Viruses are parasites which need host cellular machinery for their genome replication. For reaching the host, viral proteins need to interact with host proteins. Therefore, identification of host-virus protein-protein interaction network (HVIN) can help to predict the behavior of that virus and lead to design antiviral drugs.
There are many experimental methods for detecting host-virus protein-protein interaction (HV-PPI) such as co-immunoprecipitation [16], bimolecular fluorescence complementation [17], label transfer and yeast two-hybrid. All of these methods are expensive, time-consuming and laborious. So, a series of computational methods have been proposed in recent years to predict HV-PPIs.
While Sprinzak [18] applied sequence-signature pairs, Kim [19] and Ng [20] used protein domain profiles and Yu [21] used sequence homology in order to predict HV-PPIs. Zhang [22] took advantage of decision trees in predicting co-complexed protein pairs using genomic and proteomic data integration.
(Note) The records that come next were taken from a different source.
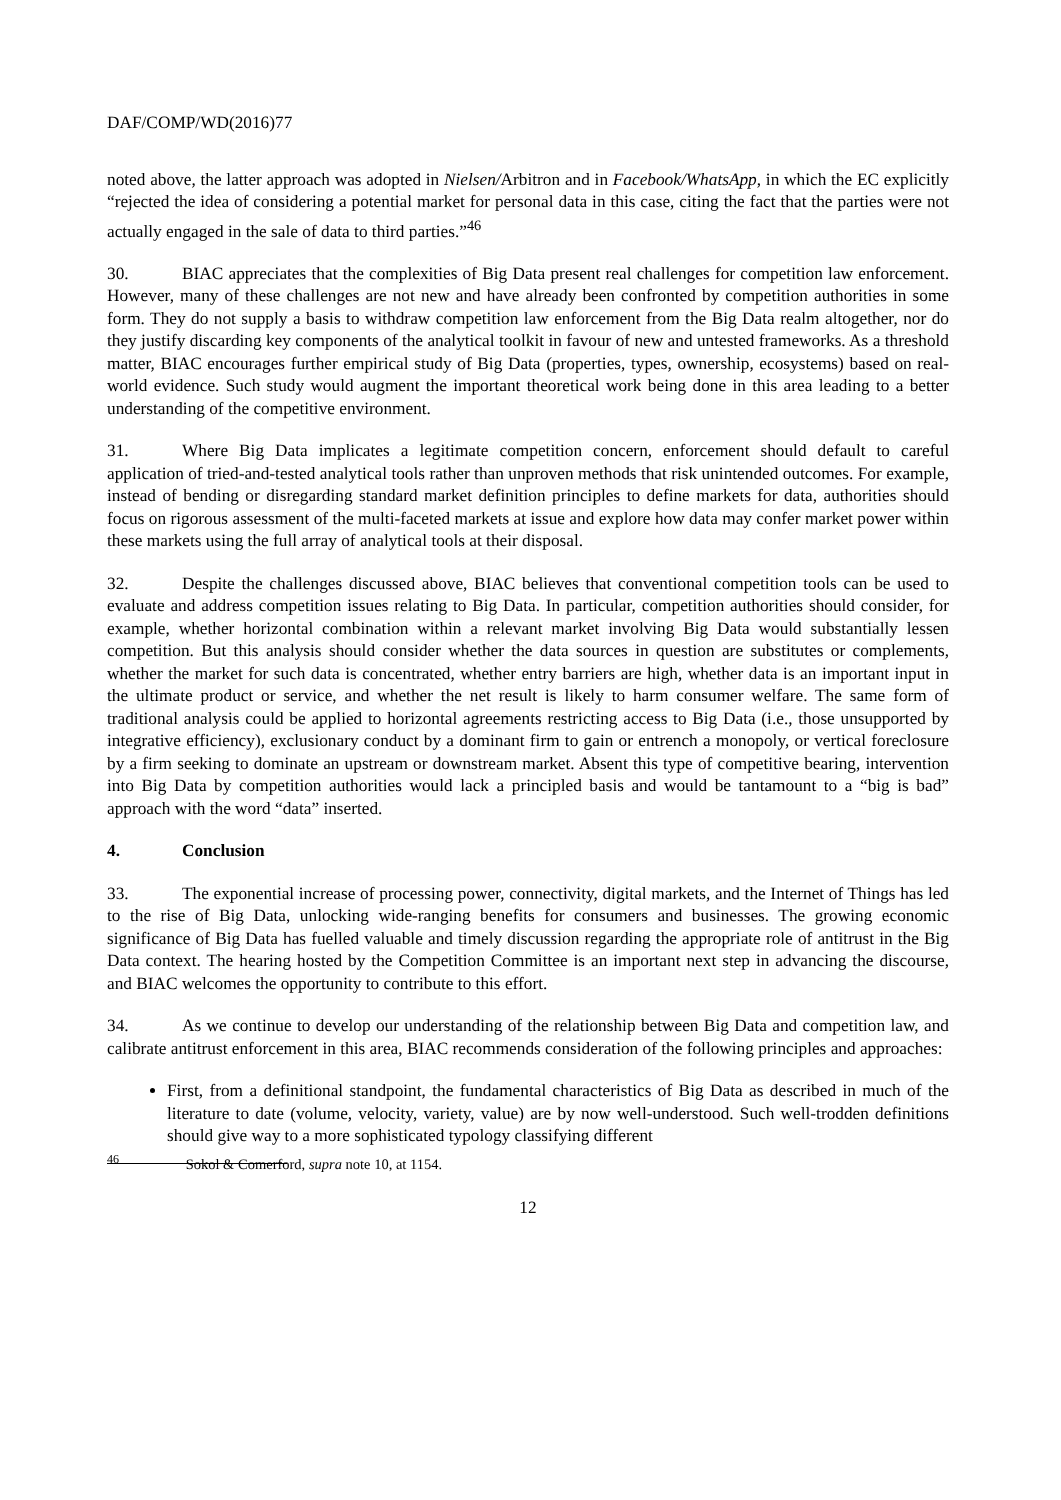DAF/COMP/WD(2016)77
noted above, the latter approach was adopted in Nielsen/Arbitron and in Facebook/WhatsApp, in which the EC explicitly “rejected the idea of considering a potential market for personal data in this case, citing the fact that the parties were not actually engaged in the sale of data to third parties.”<sup>46</sup>
30. BIAC appreciates that the complexities of Big Data present real challenges for competition law enforcement. However, many of these challenges are not new and have already been confronted by competition authorities in some form. They do not supply a basis to withdraw competition law enforcement from the Big Data realm altogether, nor do they justify discarding key components of the analytical toolkit in favour of new and untested frameworks. As a threshold matter, BIAC encourages further empirical study of Big Data (properties, types, ownership, ecosystems) based on real-world evidence. Such study would augment the important theoretical work being done in this area leading to a better understanding of the competitive environment.
31. Where Big Data implicates a legitimate competition concern, enforcement should default to careful application of tried-and-tested analytical tools rather than unproven methods that risk unintended outcomes. For example, instead of bending or disregarding standard market definition principles to define markets for data, authorities should focus on rigorous assessment of the multi-faceted markets at issue and explore how data may confer market power within these markets using the full array of analytical tools at their disposal.
32. Despite the challenges discussed above, BIAC believes that conventional competition tools can be used to evaluate and address competition issues relating to Big Data. In particular, competition authorities should consider, for example, whether horizontal combination within a relevant market involving Big Data would substantially lessen competition. But this analysis should consider whether the data sources in question are substitutes or complements, whether the market for such data is concentrated, whether entry barriers are high, whether data is an important input in the ultimate product or service, and whether the net result is likely to harm consumer welfare. The same form of traditional analysis could be applied to horizontal agreements restricting access to Big Data (i.e., those unsupported by integrative efficiency), exclusionary conduct by a dominant firm to gain or entrench a monopoly, or vertical foreclosure by a firm seeking to dominate an upstream or downstream market. Absent this type of competitive bearing, intervention into Big Data by competition authorities would lack a principled basis and would be tantamount to a “big is bad” approach with the word “data” inserted.
4. Conclusion
33. The exponential increase of processing power, connectivity, digital markets, and the Internet of Things has led to the rise of Big Data, unlocking wide-ranging benefits for consumers and businesses. The growing economic significance of Big Data has fuelled valuable and timely discussion regarding the appropriate role of antitrust in the Big Data context. The hearing hosted by the Competition Committee is an important next step in advancing the discourse, and BIAC welcomes the opportunity to contribute to this effort.
34. As we continue to develop our understanding of the relationship between Big Data and competition law, and calibrate antitrust enforcement in this area, BIAC recommends consideration of the following principles and approaches:
First, from a definitional standpoint, the fundamental characteristics of Big Data as described in much of the literature to date (volume, velocity, variety, value) are by now well-understood. Such well-trodden definitions should give way to a more sophisticated typology classifying different
<sup>46</sup> Sokol & Comerford, supra note 10, at 1154.
12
For predicting HV-PPIs via genomic data, Jansen [23] utilized Bayesian networks. Qi [24] used support vector machines and random forest to predict HV-PPIs. Dyer [25] achieved 516 new HV-PPIs by applying Bayesian statistics on every pair of functional domains of human–plasmodium falciparum. Zahiri [26] employed four well-established diverse learners as base classifiers of an ensemble learning model and a variety of features including pseudo amino acid composition and post translation modification to predict HV-PPI between homo sapiens and HCV (hepatitis C) proteins. Tastan [27] applied random forest as a classifier accompanied by a variety of features including co-occurrence of functional motifs and their interaction domains, tissue distributions and gene expression profiles to predict PPIs between HIV (human immunodeficiency) and human proteins. Qi [28] identified novel PPIs among HIV and human proteins by taking advantage of semi-supervised multi task learning while Barnes [29] constructed a protein-protein interaction prediction engine (PIPE) to identify new PPIs between HIV and homo sapiens proteins. Alguwaizani [30] used repeated patterns of amino acids and amino acid composition to predict PPIs among HIV, H1N1, SARS (sever acute respiratory syndrome), HCV, HPV (human papillomavirus) and human.
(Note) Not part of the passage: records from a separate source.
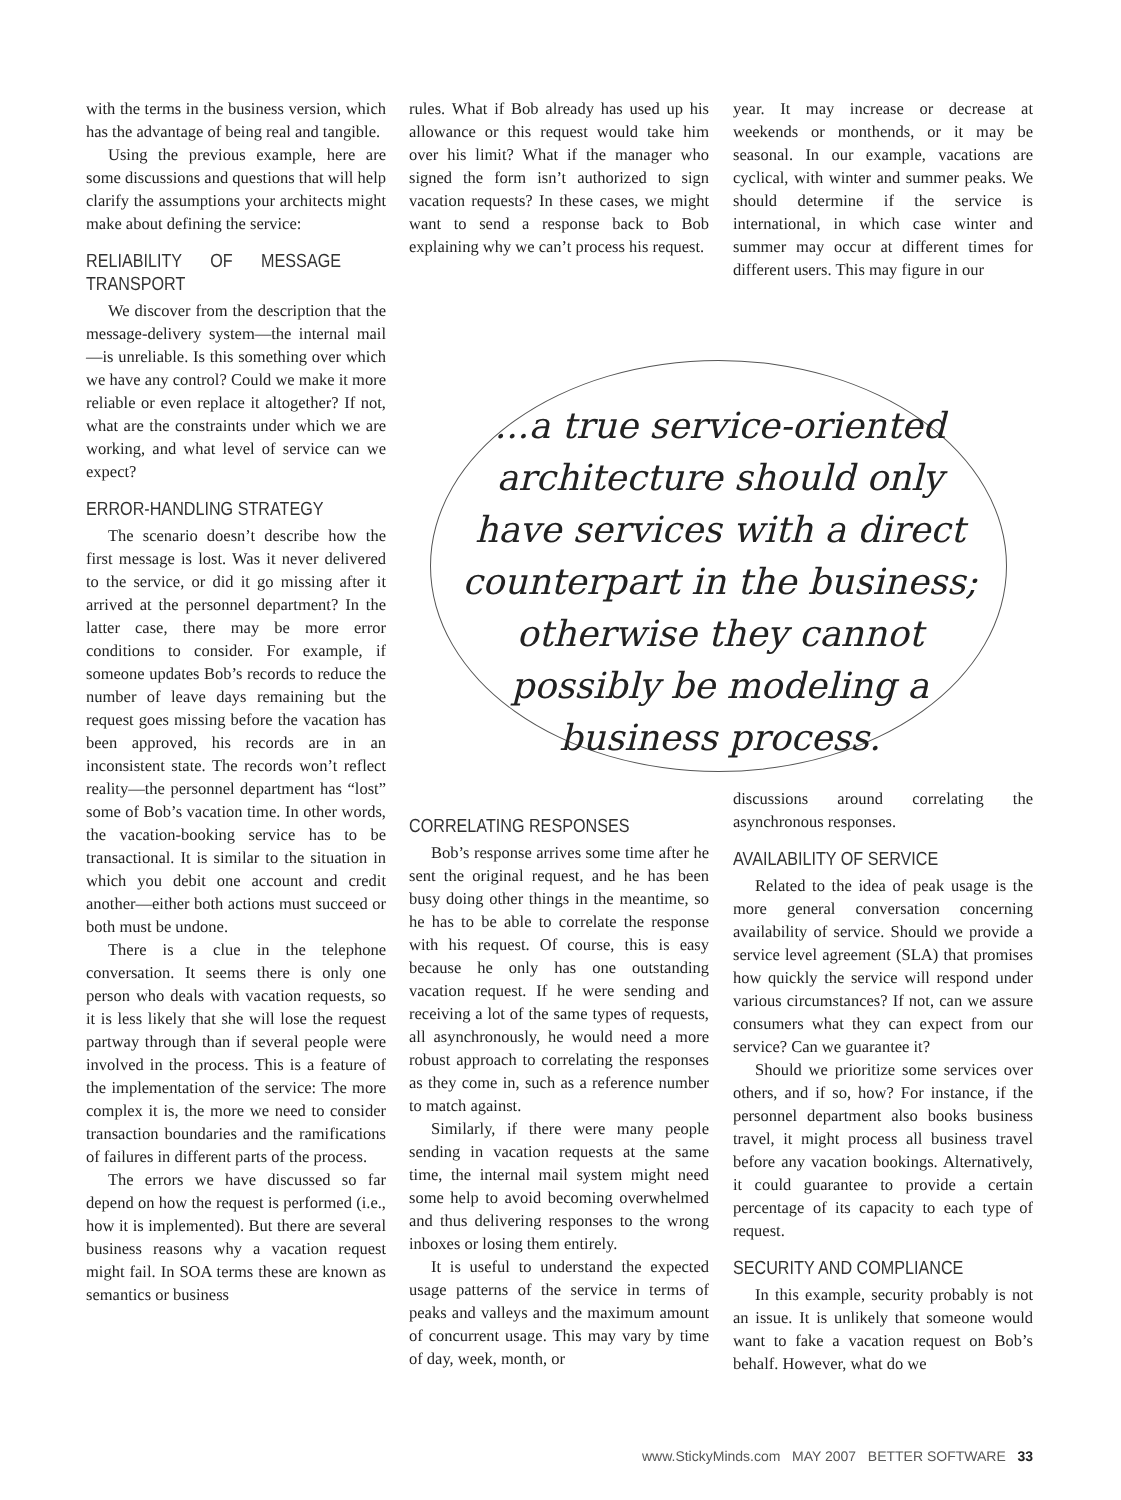with the terms in the business version, which has the advantage of being real and tangible.
Using the previous example, here are some discussions and questions that will help clarify the assumptions your architects might make about defining the service:
RELIABILITY OF MESSAGE TRANSPORT
We discover from the description that the message-delivery system—the internal mail—is unreliable. Is this something over which we have any control? Could we make it more reliable or even replace it altogether? If not, what are the constraints under which we are working, and what level of service can we expect?
ERROR-HANDLING STRATEGY
The scenario doesn’t describe how the first message is lost. Was it never delivered to the service, or did it go missing after it arrived at the personnel department? In the latter case, there may be more error conditions to consider. For example, if someone updates Bob’s records to reduce the number of leave days remaining but the request goes missing before the vacation has been approved, his records are in an inconsistent state. The records won’t reflect reality—the personnel department has “lost” some of Bob’s vacation time. In other words, the vacation-booking service has to be transactional. It is similar to the situation in which you debit one account and credit another—either both actions must succeed or both must be undone.
There is a clue in the telephone conversation. It seems there is only one person who deals with vacation requests, so it is less likely that she will lose the request partway through than if several people were involved in the process. This is a feature of the implementation of the service: The more complex it is, the more we need to consider transaction boundaries and the ramifications of failures in different parts of the process.
The errors we have discussed so far depend on how the request is performed (i.e., how it is implemented). But there are several business reasons why a vacation request might fail. In SOA terms these are known as semantics or business
rules. What if Bob already has used up his allowance or this request would take him over his limit? What if the manager who signed the form isn’t authorized to sign vacation requests? In these cases, we might want to send a response back to Bob explaining why we can’t process his request.
year. It may increase or decrease at weekends or monthends, or it may be seasonal. In our example, vacations are cyclical, with winter and summer peaks. We should determine if the service is international, in which case winter and summer may occur at different times for different users. This may figure in our
...a true service-oriented architecture should only have services with a direct counterpart in the business; otherwise they cannot possibly be modeling a business process.
CORRELATING RESPONSES
Bob’s response arrives some time after he sent the original request, and he has been busy doing other things in the meantime, so he has to be able to correlate the response with his request. Of course, this is easy because he only has one outstanding vacation request. If he were sending and receiving a lot of the same types of requests, all asynchronously, he would need a more robust approach to correlating the responses as they come in, such as a reference number to match against.
Similarly, if there were many people sending in vacation requests at the same time, the internal mail system might need some help to avoid becoming overwhelmed and thus delivering responses to the wrong inboxes or losing them entirely.
It is useful to understand the expected usage patterns of the service in terms of peaks and valleys and the maximum amount of concurrent usage. This may vary by time of day, week, month, or
discussions around correlating the asynchronous responses.
AVAILABILITY OF SERVICE
Related to the idea of peak usage is the more general conversation concerning availability of service. Should we provide a service level agreement (SLA) that promises how quickly the service will respond under various circumstances? If not, can we assure consumers what they can expect from our service? Can we guarantee it?
Should we prioritize some services over others, and if so, how? For instance, if the personnel department also books business travel, it might process all business travel before any vacation bookings. Alternatively, it could guarantee to provide a certain percentage of its capacity to each type of request.
SECURITY AND COMPLIANCE
In this example, security probably is not an issue. It is unlikely that someone would want to fake a vacation request on Bob’s behalf. However, what do we
www.StickyMinds.com MAY 2007 BETTER SOFTWARE 33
Zhang [31] constructed a graph by human proteins which share gene ontology terms [32] with H7N9 proteins, then calculated the shortest path of the constructed graph and sorted its proteins based on betweenness score. The top 20 proteins with the highest betweenness score interacting with H7N9 were reported as potential proteins. Eng [33] extracted the physicochemical properties of amino acids of IAV and human proteins and used them as input features of a random forest to predict PPIs between IAV and human proteins.
Nanni [34] used position specific scoring matrix of the proteins (PSSM), substitution matrix representation, wavelet image, physicochemical property response matrix, amino acid composition, pseudo amino acid composition, dipeptide, tripeptide and tetrapeptide composition to improve prediction performance up to two percent in 25 different datasets. Zacharaki [35] with extracting torsion angles density and density of amino acid distances learned a deep convolutional neural network to achieve 90% accuracy in predicting structure-based protein function.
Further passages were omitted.